Sunday, June 7, 2009

The Hangover

When I first heard the plot for this film, I was not to impressed. It sounded cliche: Four guys go to Vegas for a bachelor party, they get wasted on drugs and alcohol, wake up after an insane night and don't remember a thing. The only twist is that the husband-to-be is missing in the morning. The execution, on the other hand, is phenomenal.
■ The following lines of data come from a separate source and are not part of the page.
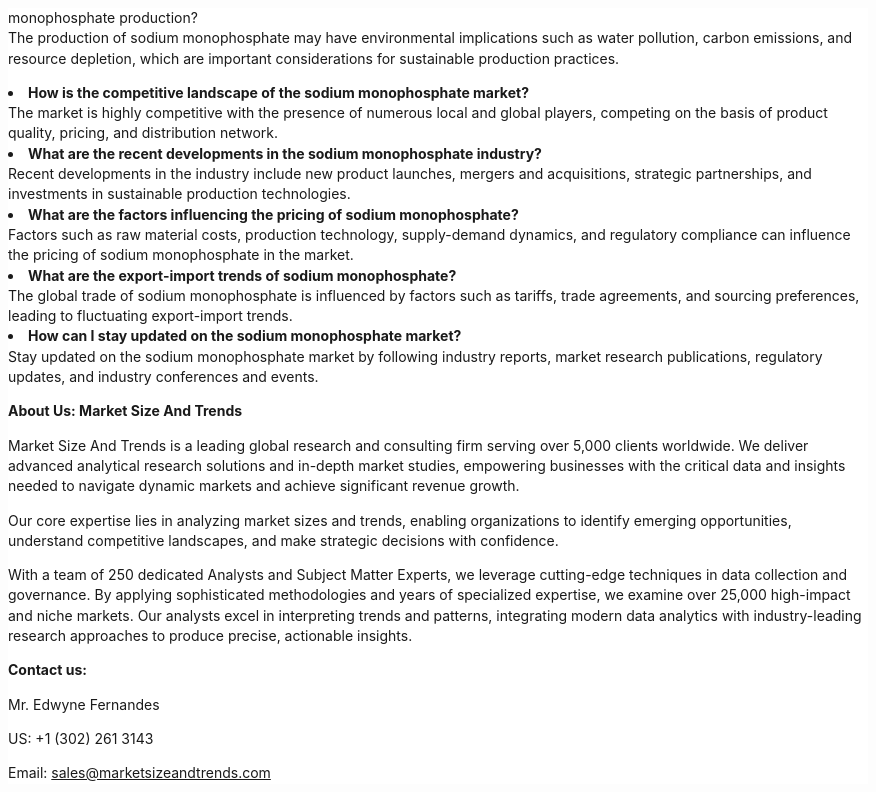 monophosphate production?</strong><br> The production of sodium monophosphate may have environmental implications such as water pollution, carbon emissions, and resource depletion, which are important considerations for sustainable production practices.</li> <li><strong>How is the competitive landscape of the sodium monophosphate market?</strong><br> The market is highly competitive with the presence of numerous local and global players, competing on the basis of product quality, pricing, and distribution network.</li> <li><strong>What are the recent developments in the sodium monophosphate industry?</strong><br> Recent developments in the industry include new product launches, mergers and acquisitions, strategic partnerships, and investments in sustainable production technologies.</li> <li><strong>What are the factors influencing the pricing of sodium monophosphate?</strong><br> Factors such as raw material costs, production technology, supply-demand dynamics, and regulatory compliance can influence the pricing of sodium monophosphate in the market.</li> <li><strong>What are the export-import trends of sodium monophosphate?</strong><br> The global trade of sodium monophosphate is influenced by factors such as tariffs, trade agreements, and sourcing preferences, leading to fluctuating export-import trends.</li> <li><strong>How can I stay updated on the sodium monophosphate market?</strong><br> Stay updated on the sodium monophosphate market by following industry reports, market research publications, regulatory updates, and industry conferences and events.</li></ol></body></html></p><p><strong>About Us:&nbsp;Market Size And Trends</strong></p><p>Market Size And Trends&nbsp;is a leading global research and consulting firm serving over 5,000 clients worldwide. We deliver advanced analytical research solutions and in-depth market studies, empowering businesses with the critical data and insights needed to navigate dynamic markets and achieve significant revenue growth.</p><p>Our core expertise lies in analyzing market sizes and trends, enabling organizations to identify emerging opportunities, understand competitive landscapes, and make strategic decisions with confidence.</p><p>With a team of 250 dedicated Analysts and Subject Matter Experts, we leverage cutting-edge techniques in data collection and governance. By applying sophisticated methodologies and years of specialized expertise, we examine over 25,000 high-impact and niche markets. Our analysts excel in interpreting trends and patterns, integrating modern data analytics with industry-leading research approaches to produce precise, actionable insights.</p><p><strong>Contact us:</strong></p><p>Mr. Edwyne Fernandes</p><p>US: +1 (302) 261 3143</p><p>Email: <a href="mailto:sales@marketsizeandtrends.com">sales@marketsizeandtrends.com</a>&nbsp;</p>
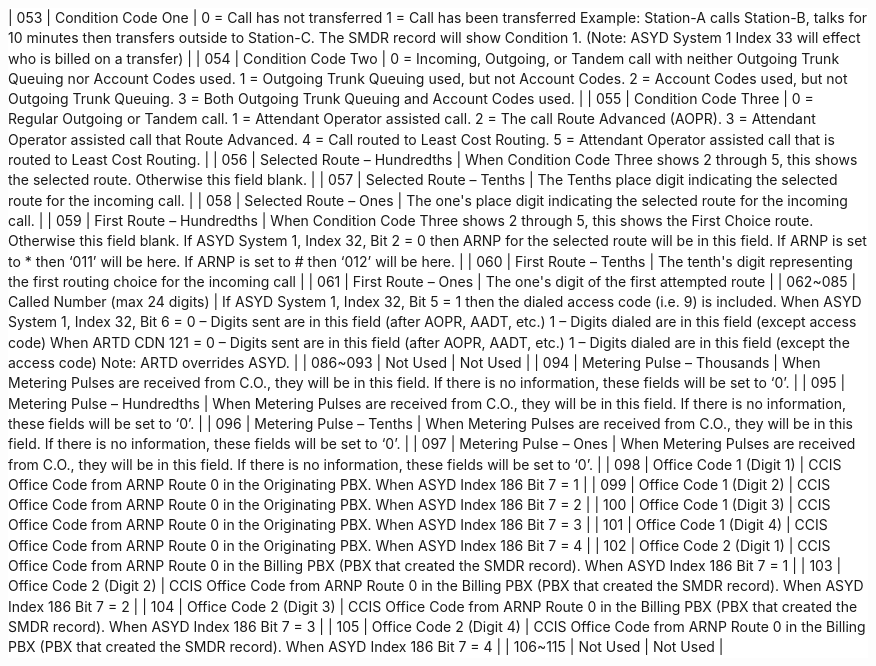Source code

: | 053 | Condition Code One | 0 = Call has not transferred
1 = Call has been transferred Example:
Station-A calls Station-B, talks for 10 minutes then transfers outside to Station-C. The SMDR record will show Condition 1.
(Note: ASYD System 1 Index 33 will effect who is billed on a transfer) |
| 054 | Condition Code Two | 0 = Incoming, Outgoing, or Tandem call with neither Outgoing Trunk Queuing nor Account Codes used.
1 = Outgoing Trunk Queuing used, but not Account Codes.
2 = Account Codes used, but not Outgoing Trunk Queuing.
3 = Both Outgoing Trunk Queuing and Account Codes used. |
| 055 | Condition Code Three | 0 = Regular Outgoing or Tandem call.
1 = Attendant Operator assisted call.
2 = The call Route Advanced (AOPR).
3 = Attendant Operator assisted call that Route Advanced.
4 = Call routed to Least Cost Routing.
5 = Attendant Operator assisted call that is routed to Least Cost Routing. |
| 056 | Selected Route – Hundredths | When Condition Code Three shows 2 through 5, this shows the selected route.
Otherwise this field blank. |
| 057 | Selected Route – Tenths | The Tenths place digit indicating the selected route for the incoming call. |
| 058 | Selected Route – Ones | The one's place digit indicating the selected route for the incoming call. |
| 059 | First Route – Hundredths | When Condition Code Three shows 2 through 5, this shows the First Choice route. Otherwise this field blank.
If ASYD System 1, Index 32, Bit 2 = 0 then ARNP for the selected route will be in this field. If ARNP is set to * then ‘011’ will be here. If ARNP is set to # then ‘012’ will be here. |
| 060 | First Route – Tenths | The tenth's digit representing the first routing choice for the incoming call |
| 061 | First Route – Ones | The one's digit of the first attempted route |
| 062~085 | Called Number (max 24 digits) | If ASYD System 1, Index 32, Bit 5 = 1 then the dialed access code (i.e. 9) is included.
When ASYD System 1, Index 32, Bit 6 =
0 – Digits sent are in this field (after AOPR, AADT, etc.)
1 – Digits dialed are in this field (except access code)
When ARTD CDN 121 =
0 – Digits sent are in this field (after AOPR, AADT, etc.)
1 – Digits dialed are in this field (except the access code)
Note: ARTD overrides ASYD. |
| 086~093 | Not Used | Not Used |
| 094 | Metering Pulse – Thousands | When Metering Pulses are received from C.O., they will be in this field. If there is no information, these fields will be set to ‘0’. |
| 095 | Metering Pulse – Hundredths | When Metering Pulses are received from C.O., they will be in this field. If there is no information, these fields will be set to ‘0’. |
| 096 | Metering Pulse – Tenths | When Metering Pulses are received from C.O., they will be in this field. If there is no information, these fields will be set to ‘0’. |
| 097 | Metering Pulse – Ones | When Metering Pulses are received from C.O., they will be in this field. If there is no information, these fields will be set to ‘0’. |
| 098 | Office Code 1 (Digit 1) | CCIS Office Code from ARNP Route 0 in the Originating PBX. When ASYD Index 186 Bit 7 = 1 |
| 099 | Office Code 1 (Digit 2) | CCIS Office Code from ARNP Route 0 in the Originating PBX. When ASYD Index 186 Bit 7 = 2 |
| 100 | Office Code 1 (Digit 3) | CCIS Office Code from ARNP Route 0 in the Originating PBX. When ASYD Index 186 Bit 7 = 3 |
| 101 | Office Code 1 (Digit 4) | CCIS Office Code from ARNP Route 0 in the Originating PBX. When ASYD Index 186 Bit 7 = 4 |
| 102 | Office Code 2 (Digit 1) | CCIS Office Code from ARNP Route 0 in the Billing PBX (PBX that created the SMDR record). When ASYD Index 186 Bit 7 = 1 |
| 103 | Office Code 2 (Digit 2) | CCIS Office Code from ARNP Route 0 in the Billing PBX (PBX that created the SMDR record). When ASYD Index 186 Bit 7 = 2 |
| 104 | Office Code 2 (Digit 3) | CCIS Office Code from ARNP Route 0 in the Billing PBX (PBX that created the SMDR record). When ASYD Index 186 Bit 7 = 3 |
| 105 | Office Code 2 (Digit 4) | CCIS Office Code from ARNP Route 0 in the Billing PBX (PBX that created the SMDR record). When ASYD Index 186 Bit 7 = 4 |
| 106~115 | Not Used | Not Used |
When Phil, Stu, and Allan wake up, they find a destroyed hotel room which includes a hospital tag, a baby in the closet, and a tiger in the bathroom. But wait, there's more, turns out one of them married a stripper and lost a tooth, and they apparently stole a cop car. The trio go on a journey to find not only their friend, but also to get to the bottom of these bizarre results. Along the way, they get stunned by tazers, attacked by chinese gangsters, must cheat a casino to make $80 grand, are involved in a kidnapping of a drug dealer and even meet Mike Tyson. This is only part of the action, see the movie to learn the rest.

The entire film, I was bothered by the characters. Of the four, Phil is only one that is remotely cool or normal, he holds the idiocy together. Allan is just plain strange. Though there is some rhyme to his reason, he does not appear to have much in the way of guiding principals or steady logic (even on his level). The character that is supposed to be the "normal guy", Doug, comes of as too much of a pansy and has virtually no depth. More importantly, Doug seems like a carbon copy of a different character, Stu, just a few years earlier. Stu is also less than respectable, he remains with a cold and hating girlfriend, even though she has cheated on him. The only character that I actually liked in this film was the drug dealer that was kidnapped, also named Doug, even though he was in the film for a grand total of ten minutes.

Character flaws aside, the rest of the film was well made. The cinematography makes the viewers appreciate Vegas' aesthetic qualities, both man made and natural. Like in The Seventh Seal, a number of shots could have been excellent still photos. The plot runs smoothly, but has enough unexpected turn of events to keep the audience confused, but begging for more. The jokes range from low brow to high brow, they are often hard to foresee, and produced by quality writers. Though the soundtrack consists mostly of popular music, it is selected well and placed in the best parts for any given song. The producers of he film have already received a grant to make a sequel, and if this is the result of their work, it is the only reasonable step to take.